In the technical report, Oppo's AI Center draws a clear line between its approach and cloud phone platforms like RedFinger, Alibaba's Wuying, and Tencent Cloud Phone. Those services run agents inside virtualized Android instances in a data center. That means they can't touch local sensors, cameras, or private data.
X-OmniClaw takes the opposite route. It runs directly on the physical Android device. Core logic for perception, control, and app interaction all live on the phone itself. A cloud language model only gets called in as "fuel" for higher-level reasoning when needed, the report says. It doesn't name the specific local models involved, but it does list components like an on-device grounding model and OCR for detecting tappable UI elements.
Camera, screen, and voice feed into a single pipeline
The agent bundles three perception channels into one pipeline. A vision-language model first interprets the scene along with the user's request before triggering any action.
In the researchers' example, a user asks "How much does this cost on Taobao?" while pointing the camera at a product. The system rephrases that internally to "price of Evian spray on Taobao" and only then hands the structured intent off for execution.

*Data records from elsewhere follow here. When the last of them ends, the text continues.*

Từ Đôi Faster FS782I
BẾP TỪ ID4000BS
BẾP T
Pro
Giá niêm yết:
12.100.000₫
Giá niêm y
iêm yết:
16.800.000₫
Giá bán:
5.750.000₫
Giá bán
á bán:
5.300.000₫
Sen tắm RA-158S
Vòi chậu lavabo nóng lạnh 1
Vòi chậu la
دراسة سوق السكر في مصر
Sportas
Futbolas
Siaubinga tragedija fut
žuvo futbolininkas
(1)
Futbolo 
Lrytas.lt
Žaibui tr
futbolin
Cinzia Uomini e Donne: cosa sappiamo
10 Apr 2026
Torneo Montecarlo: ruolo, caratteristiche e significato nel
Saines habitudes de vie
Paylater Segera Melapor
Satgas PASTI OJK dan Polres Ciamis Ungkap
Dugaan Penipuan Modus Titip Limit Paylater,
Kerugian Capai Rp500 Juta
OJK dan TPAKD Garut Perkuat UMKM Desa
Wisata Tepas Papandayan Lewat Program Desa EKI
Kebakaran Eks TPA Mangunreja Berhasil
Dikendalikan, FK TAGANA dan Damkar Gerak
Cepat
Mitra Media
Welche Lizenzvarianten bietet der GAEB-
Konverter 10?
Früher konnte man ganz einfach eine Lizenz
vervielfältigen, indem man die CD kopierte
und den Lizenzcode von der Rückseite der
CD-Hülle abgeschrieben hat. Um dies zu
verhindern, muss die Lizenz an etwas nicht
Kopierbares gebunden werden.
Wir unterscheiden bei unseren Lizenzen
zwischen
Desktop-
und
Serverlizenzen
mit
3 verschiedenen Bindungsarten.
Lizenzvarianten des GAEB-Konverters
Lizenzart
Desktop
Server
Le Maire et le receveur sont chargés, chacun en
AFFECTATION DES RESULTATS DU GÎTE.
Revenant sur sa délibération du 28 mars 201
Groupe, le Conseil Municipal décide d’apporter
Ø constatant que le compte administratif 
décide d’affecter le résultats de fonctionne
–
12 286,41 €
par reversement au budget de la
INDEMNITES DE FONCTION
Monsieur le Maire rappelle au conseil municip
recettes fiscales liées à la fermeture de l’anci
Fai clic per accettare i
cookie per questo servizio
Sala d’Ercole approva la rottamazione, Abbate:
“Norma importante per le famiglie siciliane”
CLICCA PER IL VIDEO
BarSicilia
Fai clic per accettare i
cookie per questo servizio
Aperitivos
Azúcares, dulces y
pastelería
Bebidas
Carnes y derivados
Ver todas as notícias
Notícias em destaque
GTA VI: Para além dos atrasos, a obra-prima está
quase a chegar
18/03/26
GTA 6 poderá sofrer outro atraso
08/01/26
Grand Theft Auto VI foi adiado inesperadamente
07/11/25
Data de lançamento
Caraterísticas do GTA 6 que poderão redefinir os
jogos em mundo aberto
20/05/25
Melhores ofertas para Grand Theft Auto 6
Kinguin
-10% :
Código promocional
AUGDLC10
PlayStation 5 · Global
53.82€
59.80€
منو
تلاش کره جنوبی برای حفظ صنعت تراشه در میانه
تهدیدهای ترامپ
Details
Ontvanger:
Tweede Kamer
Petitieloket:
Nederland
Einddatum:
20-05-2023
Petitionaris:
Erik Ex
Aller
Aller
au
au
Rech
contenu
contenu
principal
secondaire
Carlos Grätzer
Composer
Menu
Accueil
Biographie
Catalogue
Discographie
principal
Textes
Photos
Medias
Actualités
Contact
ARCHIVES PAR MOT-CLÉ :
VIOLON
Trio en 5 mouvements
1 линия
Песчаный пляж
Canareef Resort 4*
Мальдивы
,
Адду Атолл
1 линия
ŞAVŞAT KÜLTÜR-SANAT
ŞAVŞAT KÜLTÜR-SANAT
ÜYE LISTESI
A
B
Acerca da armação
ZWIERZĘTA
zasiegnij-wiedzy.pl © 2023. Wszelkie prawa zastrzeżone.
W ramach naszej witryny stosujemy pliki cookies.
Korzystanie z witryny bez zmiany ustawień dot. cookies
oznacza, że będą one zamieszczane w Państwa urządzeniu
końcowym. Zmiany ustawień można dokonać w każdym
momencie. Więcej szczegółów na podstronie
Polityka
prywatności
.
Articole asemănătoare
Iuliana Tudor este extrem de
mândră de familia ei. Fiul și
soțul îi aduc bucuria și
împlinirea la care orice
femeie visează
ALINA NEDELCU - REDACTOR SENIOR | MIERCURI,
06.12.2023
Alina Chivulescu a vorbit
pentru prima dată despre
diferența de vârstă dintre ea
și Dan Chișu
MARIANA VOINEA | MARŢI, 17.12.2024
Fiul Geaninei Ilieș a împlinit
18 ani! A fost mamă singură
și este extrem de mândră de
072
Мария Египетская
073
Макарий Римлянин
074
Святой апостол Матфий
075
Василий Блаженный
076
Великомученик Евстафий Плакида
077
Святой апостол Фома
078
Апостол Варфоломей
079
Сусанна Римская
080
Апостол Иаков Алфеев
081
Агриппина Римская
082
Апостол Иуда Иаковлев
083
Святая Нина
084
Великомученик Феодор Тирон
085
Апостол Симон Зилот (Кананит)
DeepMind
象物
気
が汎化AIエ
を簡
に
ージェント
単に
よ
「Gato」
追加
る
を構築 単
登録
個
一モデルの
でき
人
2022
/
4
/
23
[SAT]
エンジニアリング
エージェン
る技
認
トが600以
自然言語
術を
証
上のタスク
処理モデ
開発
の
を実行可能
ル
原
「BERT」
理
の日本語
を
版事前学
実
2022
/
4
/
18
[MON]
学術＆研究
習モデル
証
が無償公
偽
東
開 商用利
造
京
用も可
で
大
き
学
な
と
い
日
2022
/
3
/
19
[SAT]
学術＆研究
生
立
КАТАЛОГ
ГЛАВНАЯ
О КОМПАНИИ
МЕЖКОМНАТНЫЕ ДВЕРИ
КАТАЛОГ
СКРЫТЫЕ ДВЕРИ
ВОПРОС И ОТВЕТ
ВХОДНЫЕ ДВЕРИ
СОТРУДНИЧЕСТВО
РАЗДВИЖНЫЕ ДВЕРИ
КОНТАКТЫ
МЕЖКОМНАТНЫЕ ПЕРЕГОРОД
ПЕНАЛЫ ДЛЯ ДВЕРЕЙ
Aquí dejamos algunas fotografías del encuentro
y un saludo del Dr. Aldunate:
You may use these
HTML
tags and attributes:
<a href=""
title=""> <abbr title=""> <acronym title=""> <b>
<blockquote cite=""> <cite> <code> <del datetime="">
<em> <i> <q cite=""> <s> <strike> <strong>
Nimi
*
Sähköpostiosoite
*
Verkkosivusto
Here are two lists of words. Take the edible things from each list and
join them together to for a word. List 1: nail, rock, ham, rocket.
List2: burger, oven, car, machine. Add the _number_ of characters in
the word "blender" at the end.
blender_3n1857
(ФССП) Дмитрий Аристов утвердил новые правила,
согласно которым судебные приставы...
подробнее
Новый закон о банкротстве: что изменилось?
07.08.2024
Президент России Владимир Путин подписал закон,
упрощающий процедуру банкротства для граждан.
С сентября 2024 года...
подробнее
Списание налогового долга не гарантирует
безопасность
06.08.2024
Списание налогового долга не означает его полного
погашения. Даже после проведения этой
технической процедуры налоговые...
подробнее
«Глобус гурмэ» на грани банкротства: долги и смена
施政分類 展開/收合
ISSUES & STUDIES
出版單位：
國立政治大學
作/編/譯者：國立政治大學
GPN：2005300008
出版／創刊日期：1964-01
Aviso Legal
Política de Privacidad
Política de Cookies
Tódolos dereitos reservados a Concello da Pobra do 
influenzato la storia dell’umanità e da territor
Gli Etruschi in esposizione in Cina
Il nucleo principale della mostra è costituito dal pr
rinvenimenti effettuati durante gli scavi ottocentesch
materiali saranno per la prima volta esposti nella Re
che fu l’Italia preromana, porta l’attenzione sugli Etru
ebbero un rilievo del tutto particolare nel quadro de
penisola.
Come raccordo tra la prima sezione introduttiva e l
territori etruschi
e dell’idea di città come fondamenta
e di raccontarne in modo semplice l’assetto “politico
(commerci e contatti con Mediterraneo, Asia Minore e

Photo gallery becomes searchable memory
For long-term memory, X-OmniClaw condenses local data into semantic entries. During idle time, gallery photos get processed into compact descriptions of objects, scenes, and events, then stored in a Markdown file.
Every entry runs through a filter designed to strip out sensitive info before it's saved. The report flags upload risks tied to cloud vision. Moving to on-device models is the next step, the report says, so raw images never have to leave the phone.